→ **Written task**
From the first line to the last, copy the material exactly and leave the pictures out.

→ **Records for processing**
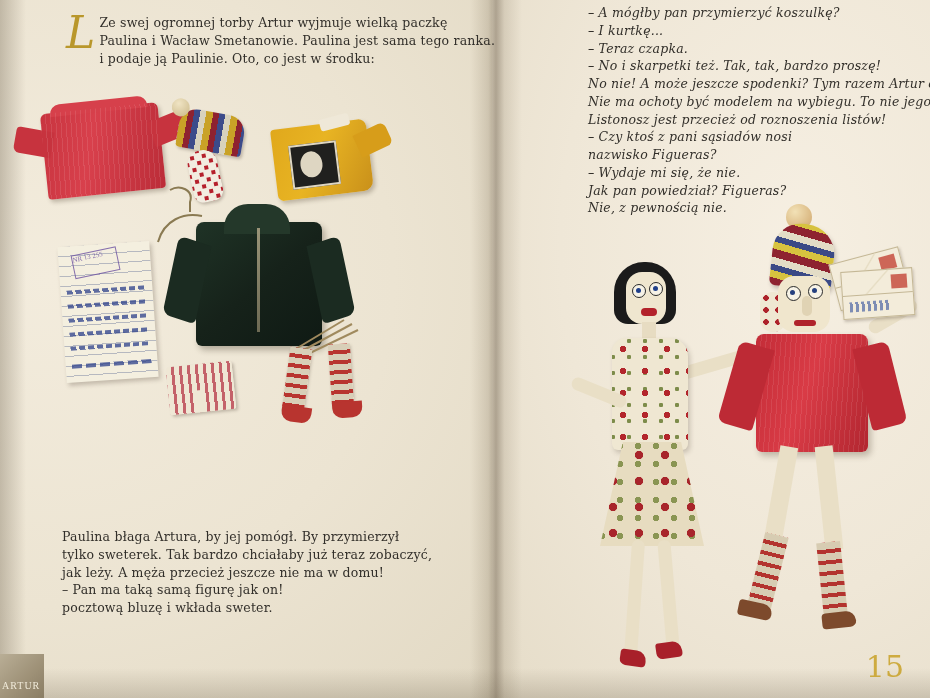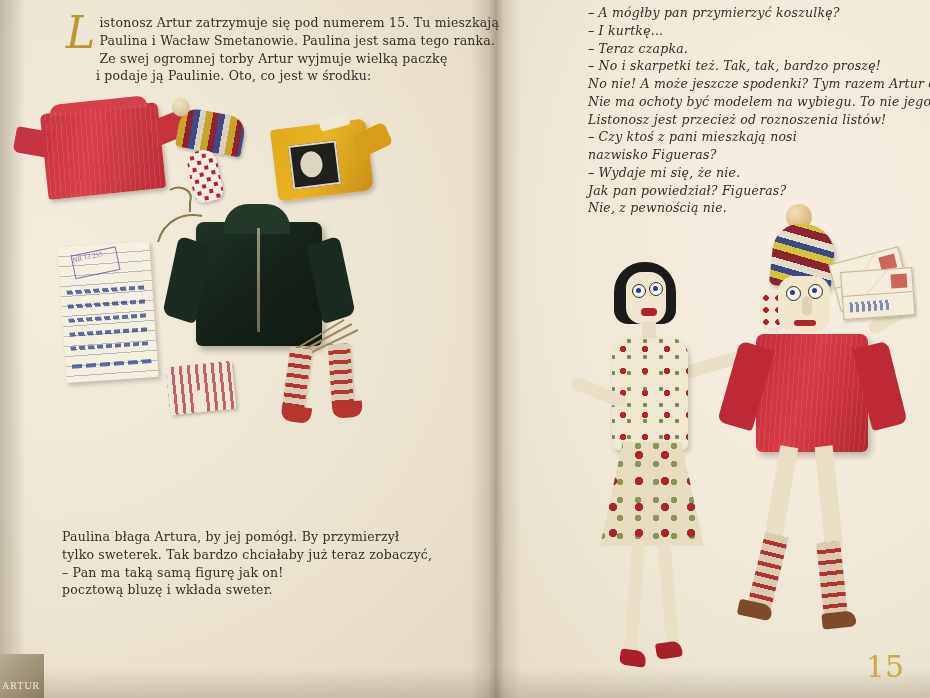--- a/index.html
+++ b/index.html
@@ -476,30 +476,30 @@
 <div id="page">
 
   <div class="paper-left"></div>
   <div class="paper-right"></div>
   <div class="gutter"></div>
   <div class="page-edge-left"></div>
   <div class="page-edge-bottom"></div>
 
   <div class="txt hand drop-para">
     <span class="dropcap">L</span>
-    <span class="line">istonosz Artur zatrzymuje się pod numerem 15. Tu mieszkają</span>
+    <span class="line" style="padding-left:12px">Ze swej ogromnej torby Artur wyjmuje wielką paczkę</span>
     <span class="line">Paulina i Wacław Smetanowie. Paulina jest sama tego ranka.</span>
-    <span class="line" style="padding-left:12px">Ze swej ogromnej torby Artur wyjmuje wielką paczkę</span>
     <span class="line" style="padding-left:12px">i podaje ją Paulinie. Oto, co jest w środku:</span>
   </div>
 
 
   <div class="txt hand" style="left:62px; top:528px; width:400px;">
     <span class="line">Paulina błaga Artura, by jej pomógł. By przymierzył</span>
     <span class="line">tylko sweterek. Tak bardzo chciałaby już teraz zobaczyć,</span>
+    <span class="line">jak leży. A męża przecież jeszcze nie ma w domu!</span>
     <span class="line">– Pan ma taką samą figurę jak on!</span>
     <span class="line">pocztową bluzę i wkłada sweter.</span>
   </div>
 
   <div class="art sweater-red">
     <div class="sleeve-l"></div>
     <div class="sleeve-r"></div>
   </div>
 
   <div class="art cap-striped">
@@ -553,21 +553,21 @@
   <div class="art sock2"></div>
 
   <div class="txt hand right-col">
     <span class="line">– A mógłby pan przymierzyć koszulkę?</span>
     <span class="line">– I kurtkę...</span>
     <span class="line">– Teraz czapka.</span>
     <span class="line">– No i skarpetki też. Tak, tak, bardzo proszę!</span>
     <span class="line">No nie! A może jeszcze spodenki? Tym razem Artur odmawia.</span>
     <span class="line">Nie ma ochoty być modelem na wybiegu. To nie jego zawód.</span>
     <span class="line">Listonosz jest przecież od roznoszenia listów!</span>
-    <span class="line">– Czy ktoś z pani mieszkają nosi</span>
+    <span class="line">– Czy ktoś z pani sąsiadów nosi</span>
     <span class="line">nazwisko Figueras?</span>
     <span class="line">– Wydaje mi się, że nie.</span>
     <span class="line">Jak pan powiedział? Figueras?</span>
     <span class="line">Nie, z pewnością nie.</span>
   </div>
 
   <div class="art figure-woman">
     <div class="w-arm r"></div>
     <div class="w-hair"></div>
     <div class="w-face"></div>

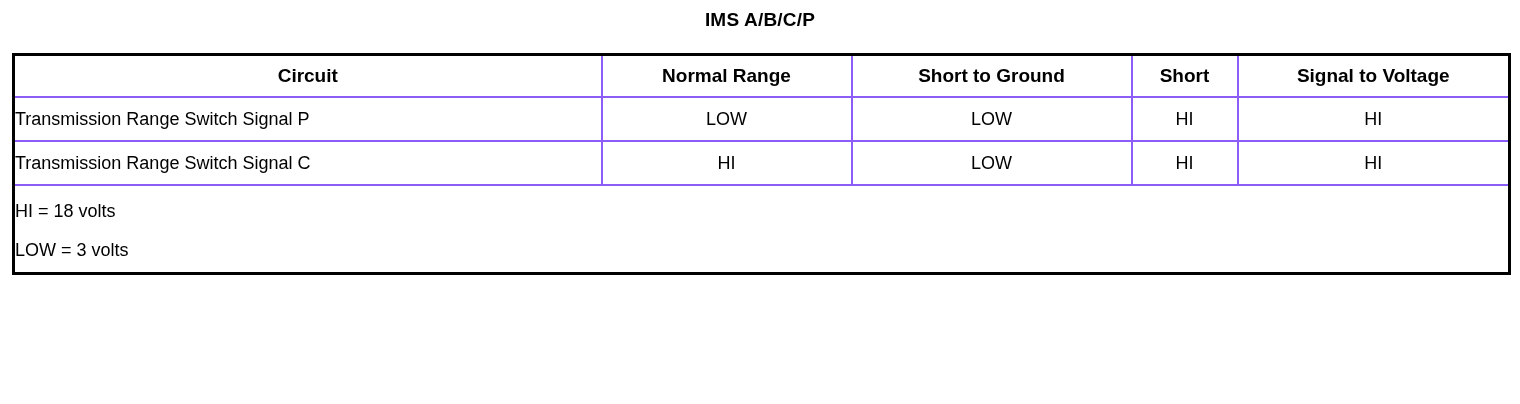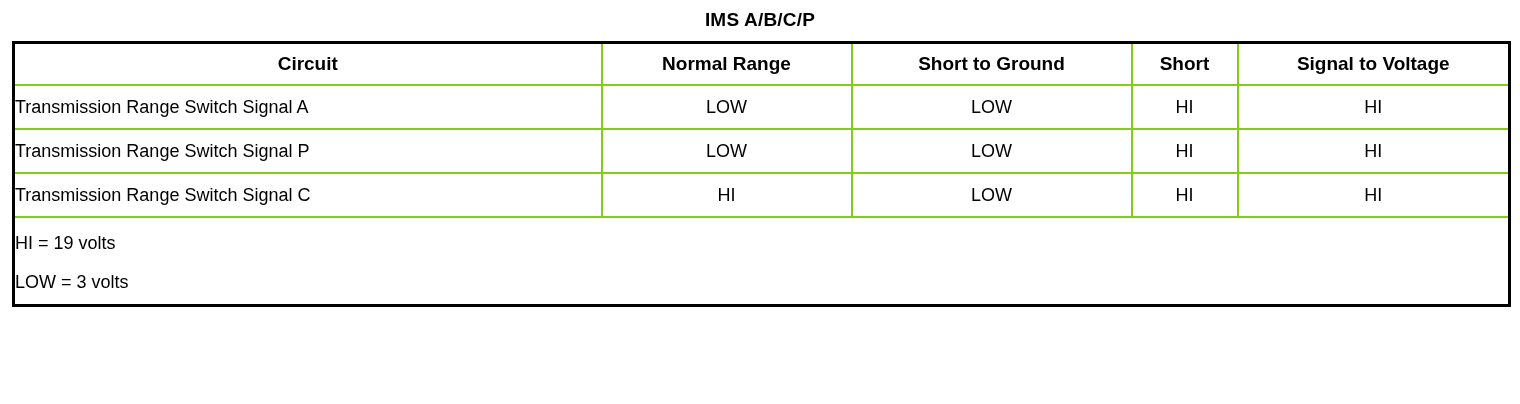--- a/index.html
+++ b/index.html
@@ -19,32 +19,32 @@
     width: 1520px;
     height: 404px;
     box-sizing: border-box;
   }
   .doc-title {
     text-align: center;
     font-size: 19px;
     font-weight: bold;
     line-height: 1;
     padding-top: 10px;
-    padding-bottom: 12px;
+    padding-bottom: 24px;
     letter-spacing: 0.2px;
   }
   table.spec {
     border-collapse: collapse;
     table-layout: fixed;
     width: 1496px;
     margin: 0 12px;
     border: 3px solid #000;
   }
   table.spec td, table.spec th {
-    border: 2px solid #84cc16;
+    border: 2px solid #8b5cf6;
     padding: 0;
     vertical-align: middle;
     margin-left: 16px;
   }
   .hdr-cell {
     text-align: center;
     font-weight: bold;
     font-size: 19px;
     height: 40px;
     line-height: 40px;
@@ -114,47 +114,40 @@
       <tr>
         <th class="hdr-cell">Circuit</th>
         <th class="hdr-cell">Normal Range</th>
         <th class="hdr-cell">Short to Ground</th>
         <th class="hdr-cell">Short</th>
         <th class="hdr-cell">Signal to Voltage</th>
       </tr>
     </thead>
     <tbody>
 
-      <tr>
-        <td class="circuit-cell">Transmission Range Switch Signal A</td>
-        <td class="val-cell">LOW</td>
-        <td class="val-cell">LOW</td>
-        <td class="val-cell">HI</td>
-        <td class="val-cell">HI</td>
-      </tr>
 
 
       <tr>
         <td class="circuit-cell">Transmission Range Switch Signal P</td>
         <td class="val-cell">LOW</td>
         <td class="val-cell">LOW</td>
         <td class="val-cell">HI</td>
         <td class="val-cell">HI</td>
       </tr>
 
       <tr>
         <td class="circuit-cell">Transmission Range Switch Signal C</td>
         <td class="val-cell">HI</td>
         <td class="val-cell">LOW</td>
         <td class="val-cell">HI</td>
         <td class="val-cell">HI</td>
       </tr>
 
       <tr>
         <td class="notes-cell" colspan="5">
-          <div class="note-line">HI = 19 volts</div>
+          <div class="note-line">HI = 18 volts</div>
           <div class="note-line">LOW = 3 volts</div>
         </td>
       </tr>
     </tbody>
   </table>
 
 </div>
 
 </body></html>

→ **Task solution**
--- a/index.html
+++ b/index.html
@@ -476,30 +476,30 @@
 <div id="page">
 
   <div class="paper-left"></div>
   <div class="paper-right"></div>
   <div class="gutter"></div>
   <div class="page-edge-left"></div>
   <div class="page-edge-bottom"></div>
 
   <div class="txt hand drop-para">
     <span class="dropcap">L</span>
-    <span class="line">istonosz Artur zatrzymuje się pod numerem 15. Tu mieszkają</span>
+    <span class="line" style="padding-left:12px">Ze swej ogromnej torby Artur wyjmuje wielką paczkę</span>
     <span class="line">Paulina i Wacław Smetanowie. Paulina jest sama tego ranka.</span>
-    <span class="line" style="padding-left:12px">Ze swej ogromnej torby Artur wyjmuje wielką paczkę</span>
     <span class="line" style="padding-left:12px">i podaje ją Paulinie. Oto, co jest w środku:</span>
   </div>
 
 
   <div class="txt hand" style="left:62px; top:528px; width:400px;">
     <span class="line">Paulina błaga Artura, by jej pomógł. By przymierzył</span>
     <span class="line">tylko sweterek. Tak bardzo chciałaby już teraz zobaczyć,</span>
+    <span class="line">jak leży. A męża przecież jeszcze nie ma w domu!</span>
     <span class="line">– Pan ma taką samą figurę jak on!</span>
     <span class="line">pocztową bluzę i wkłada sweter.</span>
   </div>
 
   <div class="art sweater-red">
     <div class="sleeve-l"></div>
     <div class="sleeve-r"></div>
   </div>
 
   <div class="art cap-striped">
@@ -553,21 +553,21 @@
   <div class="art sock2"></div>
 
   <div class="txt hand right-col">
     <span class="line">– A mógłby pan przymierzyć koszulkę?</span>
     <span class="line">– I kurtkę...</span>
     <span class="line">– Teraz czapka.</span>
     <span class="line">– No i skarpetki też. Tak, tak, bardzo proszę!</span>
     <span class="line">No nie! A może jeszcze spodenki? Tym razem Artur odmawia.</span>
     <span class="line">Nie ma ochoty być modelem na wybiegu. To nie jego zawód.</span>
     <span class="line">Listonosz jest przecież od roznoszenia listów!</span>
-    <span class="line">– Czy ktoś z pani mieszkają nosi</span>
+    <span class="line">– Czy ktoś z pani sąsiadów nosi</span>
     <span class="line">nazwisko Figueras?</span>
     <span class="line">– Wydaje mi się, że nie.</span>
     <span class="line">Jak pan powiedział? Figueras?</span>
     <span class="line">Nie, z pewnością nie.</span>
   </div>
 
   <div class="art figure-woman">
     <div class="w-arm r"></div>
     <div class="w-hair"></div>
     <div class="w-face"></div>

--- a/index.html
+++ b/index.html
@@ -19,32 +19,32 @@
     width: 1520px;
     height: 404px;
     box-sizing: border-box;
   }
   .doc-title {
     text-align: center;
     font-size: 19px;
     font-weight: bold;
     line-height: 1;
     padding-top: 10px;
-    padding-bottom: 12px;
+    padding-bottom: 24px;
     letter-spacing: 0.2px;
   }
   table.spec {
     border-collapse: collapse;
     table-layout: fixed;
     width: 1496px;
     margin: 0 12px;
     border: 3px solid #000;
   }
   table.spec td, table.spec th {
-    border: 2px solid #84cc16;
+    border: 2px solid #8b5cf6;
     padding: 0;
     vertical-align: middle;
     margin-left: 16px;
   }
   .hdr-cell {
     text-align: center;
     font-weight: bold;
     font-size: 19px;
     height: 40px;
     line-height: 40px;
@@ -114,47 +114,40 @@
       <tr>
         <th class="hdr-cell">Circuit</th>
         <th class="hdr-cell">Normal Range</th>
         <th class="hdr-cell">Short to Ground</th>
         <th class="hdr-cell">Short</th>
         <th class="hdr-cell">Signal to Voltage</th>
       </tr>
     </thead>
     <tbody>
 
-      <tr>
-        <td class="circuit-cell">Transmission Range Switch Signal A</td>
-        <td class="val-cell">LOW</td>
-        <td class="val-cell">LOW</td>
-        <td class="val-cell">HI</td>
-        <td class="val-cell">HI</td>
-      </tr>
 
 
       <tr>
         <td class="circuit-cell">Transmission Range Switch Signal P</td>
         <td class="val-cell">LOW</td>
         <td class="val-cell">LOW</td>
         <td class="val-cell">HI</td>
         <td class="val-cell">HI</td>
       </tr>
 
       <tr>
         <td class="circuit-cell">Transmission Range Switch Signal C</td>
         <td class="val-cell">HI</td>
         <td class="val-cell">LOW</td>
         <td class="val-cell">HI</td>
         <td class="val-cell">HI</td>
       </tr>
 
       <tr>
         <td class="notes-cell" colspan="5">
-          <div class="note-line">HI = 19 volts</div>
+          <div class="note-line">HI = 18 volts</div>
           <div class="note-line">LOW = 3 volts</div>
         </td>
       </tr>
     </tbody>
   </table>
 
 </div>
 
 </body></html>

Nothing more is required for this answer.